If your family wants more, great. Make paper palm branches. Sing a hymn. Watch a reverent film about the Savior. Visit another Christian service if that would help your children see the wider body of Christ.

If that sounds like too much this year, then do less and mean it more.

Why the Resurrection means more when you walk through Good Friday

Children do not need Easter turned into a vague spring celebration with Jesus added back in at the end. They need the whole story. They need to know that the joy of Easter morning came after betrayal, sorrow, suffering, and the strange ache of waiting.

That is one reason Holy Week helps. It teaches the Atonement with sequence and weight. Palm Sunday shows Christ as king, but not the kind of king people expected. Thursday shows service and covenant. Friday shows the cost. Saturday shows silence. Sunday shows victory.

When families move through that story together, the Resurrection stops feeling like a floating religious idea and starts feeling like an answer.

Latter-day Saints need that. All Christians do.

We live in a moment when many church holidays get flattened into sentiment and shopping. Holy Week pushes back. It asks families to sit still, read the text, and remember what actually happened.

That is part of why the recent rise in General Conference references matters. It suggests that leaders are steering members toward a fuller Easter observance, one that treats the week surrounding the Resurrection as part of the feast and not just background material.

Even our hard public arguments around faith and family, like the recent debate over counseling, conscience, and Christian care, tend to circle back to the same question: will Christians keep Christ at the center, or will we drift into easier substitutes?

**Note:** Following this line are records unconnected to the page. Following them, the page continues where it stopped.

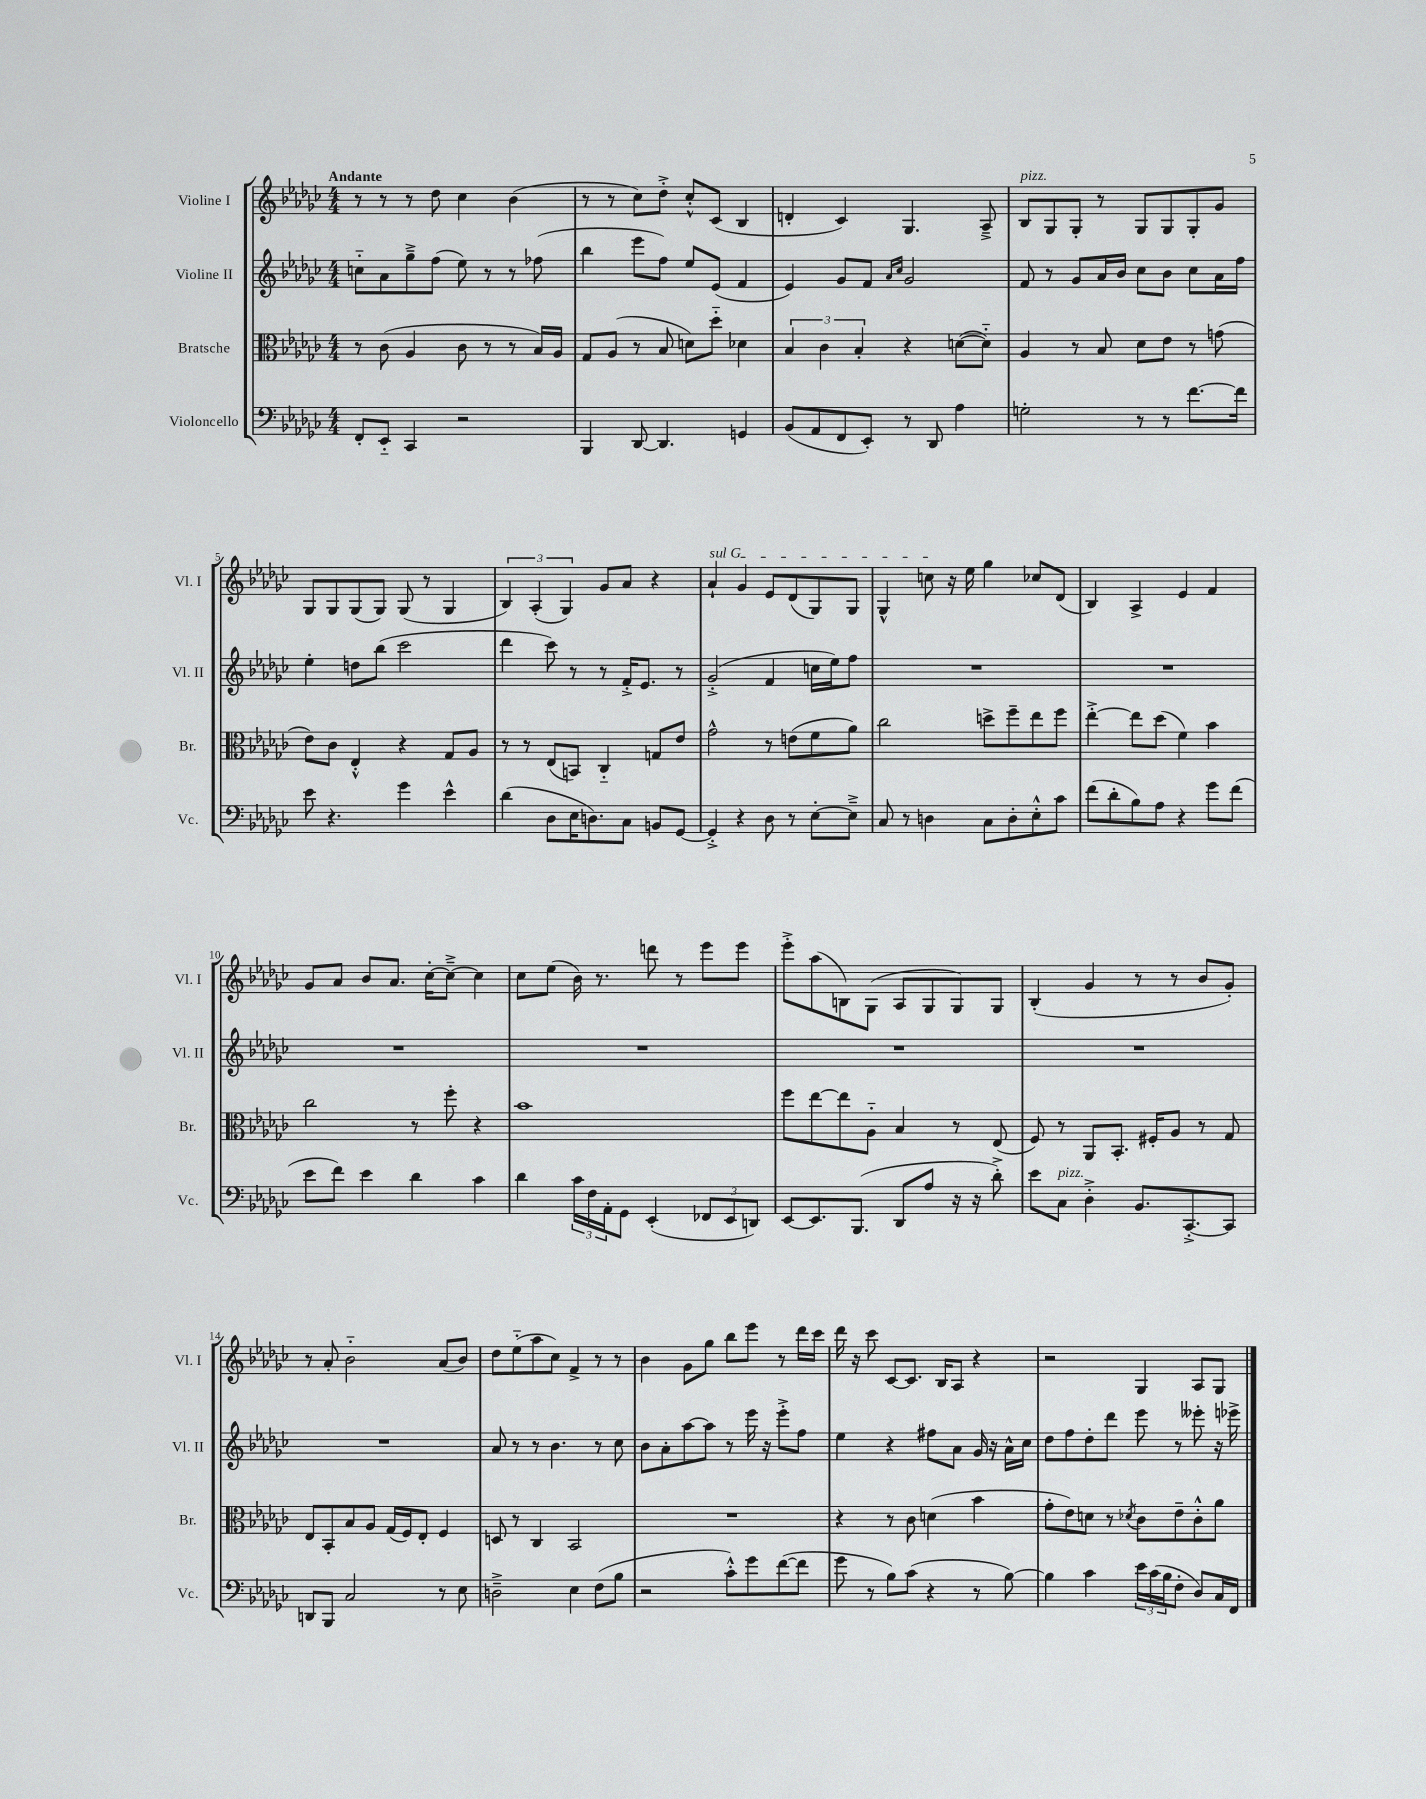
<<
\new StaffGroup <<
\new Staff = "s0" \with { instrumentName = "Violine I" shortInstrumentName = "Vl. I" } {
    \clef treble \key ges \major \numericTimeSignature \time 4/4 \tempo "Andante"
    r8 r8 r8 des''8 ces''4 bes'4( |
    r8 r8 ces''8) des''8-.-> ces''8-.-^ ces'8( bes4 |
    d'4-. ces'4) ges4. aes8---> |
    bes8^\markup { \italic "pizz." } ges8 ges8-. r8 ges8 ges8 ges8-. ges'8 |
    ges8 ges8 ges8( ges8) ges8( r8 ges4 |
    \tuplet 3/2 { bes4) aes4-.( ges4) } ges'8 aes'8 r4 |
    \once \override TextSpanner.bound-details.left.text = \markup { \italic "sul G" } aes'4-!\startTextSpan ges'4 ees'8 des'8( ges8) ges8 |
    ges4-^ c''8\stopTextSpan r16 ees''16 ges''4 ces''8 des'8( |
    bes4) aes4-> ees'4 f'4 |
    ges'8 aes'8 bes'8 aes'8. ces''16~-. ces''8~---> ces''4 |
    ces''8 ees''8( bes'16) r8. d'''8 r8 ees'''8 ees'''8 |
    ees'''8-.-> aes''8( b8) ges8( aes8 ges8 ges8) ges8 |
    bes4-.( ges'4 r8 r8 bes'8 ges'8-.) |
    r8 aes'8-. bes'2-_ aes'8( bes'8) |
    des''8 ees''8-_( aes''8 ces''8) f'4-> r8 r8 |
    bes'4 ges'8 ges''8 bes''8 ees'''8 r8 des'''16 ces'''16 |
    des'''16 r16 ces'''8 ces'8~ ces'8. bes16 aes8 r4 |
    r2 ges4 aes8 ges8 \bar "|." |
}
\new Staff = "s1" \with { instrumentName = "Violine II" shortInstrumentName = "Vl. II" } {
    \clef treble \key ges \major \numericTimeSignature \time 4/4
    c''8-_ aes'8 ges''8---> f''8( ees''8) r8 r8 fes''8( |
    bes''4 ees'''8 f''8) ees''8 ees'8( f'4 |
    ees'4) ges'8 f'8 \grace { aes'16 ces''16 } ges'2 |
    f'8 r8 ges'8 aes'16 bes'16 ces''8 bes'8 ces''8 aes'16 f''16 |
    ees''4-. d''8 bes''8( ces'''2 |
    des'''4 ces'''8) r8 r8 f'16-.-> ees'8. r8 |
    ges'2-.->( f'4 c''16 ees''16) f''8 |
    R1 |
    R1 |
    R1 |
    R1 |
    R1 |
    R1 |
    R1 |
    aes'8 r8 r8 bes'4. r8 ces''8 |
    bes'8 aes'8-. aes''8~ aes''8 r8 ees'''16 r16 ees'''8-.-> f''8 |
    ees''4 r4 fis''8 aes'8 ges'16 r16 aes'16-^ ces''16 |
    des''8 f''8 des''8-. des'''8 ees'''8 r8 eeses'''8-. r16 ees'''16-> \bar "|." |
}
\new Staff = "s2" \with { instrumentName = "Bratsche" shortInstrumentName = "Br." } {
    \clef alto \key ges \major \numericTimeSignature \time 4/4
    r8 ces'8( aes4 ces'8 r8 r8 bes16) aes16 |
    ges8 aes8( r8 bes8 d'8) des''8-_ des'4 |
    \tuplet 3/2 { bes4 ces'4 bes4-. } r4 d'8~( d'8-_) |
    aes4 r8 bes8 des'8 ees'8 r8 g'8( |
    ees'8) ces'8 ees4-.-^ r4 ges8 aes8 |
    r8 r8 ees8( b,8) ces4-_ g8 ees'8 |
    ges'2-^ r8 e'8( f'8 aes'8) |
    ces''2 d''8-> f''8-- ees''8 f''8 |
    ees''4~-.-> ees''8 des''8( f'4) bes'4 |
    ces''2 r8 f''8-. r4 |
    bes'1 |
    f''8 ees''8~ ees''8 aes8-_ bes4 r8 ees8( |
    f8) r8 aes,8 bes,8.-. fis16-. aes8 r8 ges8 |
    ees8 bes,8-. bes8 aes8 ges16( f16) ees8-. f4 |
    d8 r8 ces4 bes,2 |
    R1 |
    r4 r8 ces'8 d'4( bes'4 |
    ges'8-. ees'8) d'8 r8 \acciaccatura { des'8 } ces'8 ees'8-- ces'8-.-^ aes'8 \bar "|." |
}
\new Staff = "s3" \with { instrumentName = "Violoncello" shortInstrumentName = "Vc." } {
    \clef bass \key ges \major \numericTimeSignature \time 4/4
    f,8-. ees,8-_ ces,4 r2 |
    bes,,4 des,8~ des,4. g,4 |
    bes,8( aes,8 f,8 ees,8-.) r8 des,8 aes4 |
    g2-. r8 r8 f'8.~ f'16 |
    ees'8 r4. ges'4 ees'4-^ |
    des'4( des8 ees16 d8.) ces8 b,8 ges,8~ |
    ges,4-.-> r4 des8 r8 ees8~-. ees8---> |
    ces8 r8 d4 ces8 d8-. ees8-.-^ ces'8 |
    f'8( des'8-. bes8) aes8 r4 ges'8 f'8( |
    ees'8 f'8) ees'4 des'4 ces'4 |
    des'4 \tuplet 3/2 { ces'16 f16 aes,16-. } ges,8 ees,4-.( \tuplet 3/2 { fes,8 ees,8 d,8) } |
    ees,8~ ees,8. bes,,8.( des,8 aes8 r16 r16 des'8-.->) |
    ees'8 ces8^\markup { \italic "pizz." } des4-.-> bes,8. ces,8.~-.-> ces,8 |
    d,8 bes,,8 ces2 r8 ees8 |
    d2---> ees4 f8( bes8 |
    r2 ces'8-.-^) ges'8 f'8~( f'8 |
    ges'8 r8 bes8) ces'8( r4 r8 bes8~) |
    bes4 ces'4 \tuplet 3/2 { ees'16 ces'16( bes16 } f8-. des8) ces16 f,16 \bar "|." |
}
>>
>>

Holy Week is one way of putting the center back where it belongs.

Frequently Asked Questions

What is Holy Week, and why are more LDS families observing it?

Holy Week is the final week before Easter, marking the Savior’s triumphal entry into Jerusalem, the Last Supper, His suffering and death, the time in the tomb, and the Resurrection. More Latter-day Saint families are paying attention to it because Church leaders have spoken about it more often in recent years, and families want Easter to feel deeper than a single Sunday.

Do you have to observe all seven days of Holy Week?

No. A family can mark the whole week, or it can focus on two or three meaningful moments. A simple Palm Sunday reading, a quiet Good Friday, and a Christ-centered Easter morning can do a lot.

Is Holy Week a Catholic tradition, or can Mormon families participate too?

Holy Week has long been emphasized in Catholic, Orthodox, Anglican, and many Protestant settings, but the events themselves belong to the Gospel accounts. Mormon families are not borrowing foreign doctrine when they observe Holy Week. They are giving more attention to the final week of the Savior’s life.

How can families with young children make Holy Week meaningful without overwhelming everyone?

Keep it simple and repeatable. Read a short passage, ask one good question, sing one hymn, and stop before it turns into a forced production. Children usually remember sincerity better than elaborate plans.

Easter gets richer when families stop treating it like a single date on the calendar and start walking the road that leads to the empty tomb.